Les pollués payent pour les polleurs [11/02/15]
23 février 2017
Les consommateurs domestiques payent pour l'industrie et l'agriculture
La Cour des Comptes a présenté ce 11 février son rapport annuel 2015 dans lequel elle se penche sur le financement de la politique de l'eau au travers des agences de l'eau. Ces agences, établissements publics de l'Etat, perçoivent des redevances auprès des usagers, et les redistribuent sous forme d'aides à la dépollution et à la protection des ressources en eau et des milieux aquatiques.
La Cour des Comptes pointe une nouvelle fois l'injustice criante de ce financement, essentiellement supporté par les consommateurs d'eau domestiques, alors que la pollution provient pour l'essentiel des activités industrielles et agricoles faiblement taxées : "en 2013, 87 % des redevances perçues par les agences étaient supportées par les usagers domestiques et assimilés, 6 % par l'agriculture, et 7 % par l'industrie".
La faiblesse des redevances agricoles est vertement critiquée par les magistrats de la cour des comptes qui relève que " La faiblesse des redevances acquittées par l’agriculture est essentiellement due aux choix du législateur.

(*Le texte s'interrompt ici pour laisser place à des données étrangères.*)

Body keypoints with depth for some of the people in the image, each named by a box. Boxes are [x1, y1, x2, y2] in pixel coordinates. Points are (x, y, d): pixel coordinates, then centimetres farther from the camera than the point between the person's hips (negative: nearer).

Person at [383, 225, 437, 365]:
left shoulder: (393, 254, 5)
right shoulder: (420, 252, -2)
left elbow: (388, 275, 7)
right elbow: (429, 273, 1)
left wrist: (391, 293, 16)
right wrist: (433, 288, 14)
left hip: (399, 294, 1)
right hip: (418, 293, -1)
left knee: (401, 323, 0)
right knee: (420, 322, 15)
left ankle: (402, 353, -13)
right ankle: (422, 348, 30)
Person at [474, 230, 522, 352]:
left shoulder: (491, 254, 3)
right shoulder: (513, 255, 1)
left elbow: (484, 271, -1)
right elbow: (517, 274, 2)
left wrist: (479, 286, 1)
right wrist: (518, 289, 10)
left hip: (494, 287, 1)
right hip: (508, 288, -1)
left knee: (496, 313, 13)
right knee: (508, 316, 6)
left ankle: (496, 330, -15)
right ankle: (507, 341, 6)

En effet, à l’exception de la redevance pour prélèvement sur la ressource en eau, les règles relatives aux redevances acquittées par le secteur agricole sont fixées par le code de l’environnement. Les éleveurs bénéficient de dispositions spécifiques pour le calcul de la redevance pour pollution de l’eau à laquelle ils sont assujettis. Depuis la LEMA, les élevages qui ont fait l’effort de réduire leurs effluents acquittent autant de redevances que les autres, alors que l’ancienne redevance, en les avantageant, encourageait les comportements vertueux. De surcroît, le taux de cette redevance, fixé à un niveau trèsfaible, n’a pas été augmenté par la LEMA. Enfin, bien que la loi permette de majorer le taux pour les élevages qui ont fait l’objet de condamnations au titre de la police de l’eau, cette disposition est, en pratique, dépourvue de portée du fait du faible nombre de condamnations."

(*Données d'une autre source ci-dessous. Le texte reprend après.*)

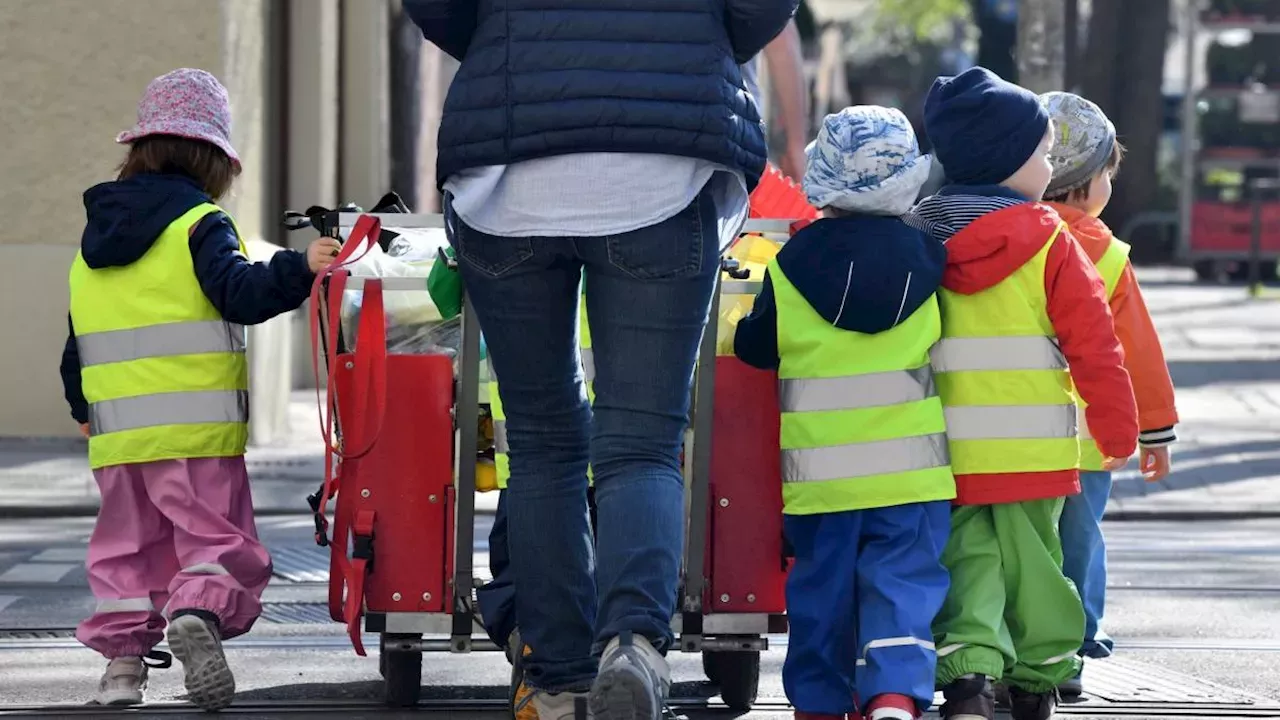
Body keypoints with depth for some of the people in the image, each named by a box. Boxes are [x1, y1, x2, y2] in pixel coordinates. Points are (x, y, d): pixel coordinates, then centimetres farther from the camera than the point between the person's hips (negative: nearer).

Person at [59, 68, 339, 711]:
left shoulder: (93, 242, 16)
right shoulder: (200, 225, -4)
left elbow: (76, 345, 21)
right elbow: (239, 293, -20)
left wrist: (83, 408, 34)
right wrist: (300, 269, -23)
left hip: (117, 435, 5)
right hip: (196, 431, -5)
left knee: (127, 544, 14)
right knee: (213, 534, -4)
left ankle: (122, 651, 6)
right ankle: (197, 612, -29)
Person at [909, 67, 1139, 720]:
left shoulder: (916, 238, 1)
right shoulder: (1050, 242, -8)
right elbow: (1092, 342, -6)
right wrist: (1117, 429, 4)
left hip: (945, 444, 2)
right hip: (1033, 443, -2)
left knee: (966, 555, 4)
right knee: (1031, 560, 11)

Ce n'est pas la première alerte sur ce sujet de la Cour des Comptes : dans le rapport qu'elle avait consacré en février 2002 à la politique de l'eau en Bretagne, la cour critiquait déjà " un financement des programmes qui s'est affranchi du principe pollueur-payeur. Les dépenses liées à la préservation des eaux ont eu pour origine les budgets généraux des financeurs sans que ceux-ci en répercutent le coût sur les responsables des pollutions traitées. Ce mode de financement fortement redistributif à l'avantage des agriculteurs pourtant responsables au premier rang de la dégradation des eaux brutes constitue l'un des aspects les plus ambigus de la politique menée en Bretagne et jette un doute sur l'acceptabilité économique et sociale de programmes coûteux dont l'efficacité reste à démontrer".
Le programme de lutte contre les algues vertes décidé en 2010 illustre de façon caricaturale cette prise en charge par les pollués: des 150 millions d'euros de ce plan qui vise à réduire les fuites d'azote en provenance de l'activité agricole de huit bassins versants bretons, pas un centime d'euro de contribution n'a été demandé aux vendeurs d'engrais et autres coopératives agricoles à l'origine de ces pollutions nauséabondes ! L'essentiel du plan repose sur des programmes volontaires et la mobilisation des organismes de conseil agricole financés par les contribuables ! D'ailleurs relève la cour, "le montant total de la redevance élevages, pour toutes les agences, n’était que de 3 M€ en 2013 alors que le seul coût du nettoyage des algues vertes sur le littoral est estimé au minimum à 30 M€ par an".